Hace muchos años, no recuerdo ya cuentos pero es seguro que más de dos décadas, quizá en el 90 o el 91, solía correr aventuras con dos hermanos que vivían en el mismo bloque de pisos que yo. Nuestros padres se conocían de hacía tiempo, creo que de antes de que nosotros naciéramos, y por eso yo los conocía a ellos también.
El caso es que solíamos salir a explorar y a correr aventuras hasta que un día dimos con una zona a la que denominabas "Alaska" por el nombre de unos recreativos y de un bar (supongo que serían de los mismos dueños). Allí conocimos a un grupo de gente, bastantes personas y aunque me gustaría acordarme de los nombres de todos es imposible para mí; recuerdo a las caras y algunos de los nombres, a muchos me los he encontrado durante la adolescencia, pero a la chica con la que mejor me llevaba y a la que más cariño cogí durante ese verano sólo volví a verla cuando yo estaba en octavo, en el año 93.
Fue la chica de la que aprendí que a veces una chica no te dice que no quiere estar contigo y te pide tiempo porque teme perder la amistad, aunque a esa conclusión llegue mucho tiempo después (entonces era demasiado niño y me quedaba mucho que vivir antes de comenzar a espabilarme).
El caso es que era una etapa de mi vida en la que apenas había vuelto a pensar hasta que, hace un par de días, en algún lado escuché ese nombre y el recuerdo vino a mi cabeza y pensé en buscar en facebook, aunque sin saber su apellido, sólo por curiosear a ver si daba la casualidad de que aparecía alguien que se le pareciese.
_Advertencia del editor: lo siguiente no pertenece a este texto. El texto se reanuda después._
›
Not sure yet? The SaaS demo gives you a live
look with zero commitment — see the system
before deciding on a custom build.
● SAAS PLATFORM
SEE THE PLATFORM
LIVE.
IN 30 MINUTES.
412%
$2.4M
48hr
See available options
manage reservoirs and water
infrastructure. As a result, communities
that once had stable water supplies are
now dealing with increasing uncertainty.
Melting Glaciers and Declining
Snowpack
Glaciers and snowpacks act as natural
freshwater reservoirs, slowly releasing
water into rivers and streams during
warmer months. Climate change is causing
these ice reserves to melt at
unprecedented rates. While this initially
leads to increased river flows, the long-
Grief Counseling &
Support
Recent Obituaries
Y ... ¡Bingo!. La primera persona que apareció, con un amigo en común (casualmente el mayor de esos dos hermanos que eran vecinos míos en mi infancia) tenía una yasmina agregada como amiga. Curioseé y nada más entrar en su perfil vi una foto en la que reconocí la misma cara que recordaba de mi infancia, así que le escribí un mensaje preguntándole si era ella (dándole algunos datos que conocía suyos).
Como no obtuve contestación pensé que me había equivocado de persona y que habían sido las ganas de encontrarla (de encontrar alguna cosa buena de mi pasado, antes de convertirme en un macarra, de dejar de serlo y de todo lo que ha acontecido en los últimos años) lo que me había hecho creer que era ella, he escrito un mensaje pidiendo disculpas por las molestias y debo de haberla pillada conectada porque me ha respondido y sí que es ella, aunque en realidad ni siquiera me recuerda (normal con la de años que han pasado).
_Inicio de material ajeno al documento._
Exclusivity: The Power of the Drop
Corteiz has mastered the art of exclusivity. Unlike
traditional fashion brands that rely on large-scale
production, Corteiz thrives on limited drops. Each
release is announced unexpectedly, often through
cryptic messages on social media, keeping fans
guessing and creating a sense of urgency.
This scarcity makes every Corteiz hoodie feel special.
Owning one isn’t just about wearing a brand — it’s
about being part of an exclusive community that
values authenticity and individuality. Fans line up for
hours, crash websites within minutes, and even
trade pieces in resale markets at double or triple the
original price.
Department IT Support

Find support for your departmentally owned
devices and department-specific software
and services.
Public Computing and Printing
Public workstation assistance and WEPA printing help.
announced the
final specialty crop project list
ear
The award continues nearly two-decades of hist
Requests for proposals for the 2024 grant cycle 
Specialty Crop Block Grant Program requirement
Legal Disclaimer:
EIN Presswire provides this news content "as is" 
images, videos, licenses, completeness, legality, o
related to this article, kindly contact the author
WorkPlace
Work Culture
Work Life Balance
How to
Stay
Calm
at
Aunque me hubiera alegrado más que sí supiera quién soy, me ha hecho mucha ilusión volver a ver esa sonrisa y los pocos recuerdos que me trae (debido al tiempo transcurrido) pero que al menos son buenos. Me conformo con haber vuelto a ver la sonrisa de una persona que en su día fue importante para mí, pues como bien sabrán aquellos que hayan leído algo del blog, yo no me olvido de la gente.
Realmente es un hecho que en otro momento no me habría hecho las misma ilusión pero recordar que en la vida también hay cosas buenas, o las hubo, es importante para mí después de la catastrófica racha que estoy atravesando. Al menos hoy he sonreído de verdad.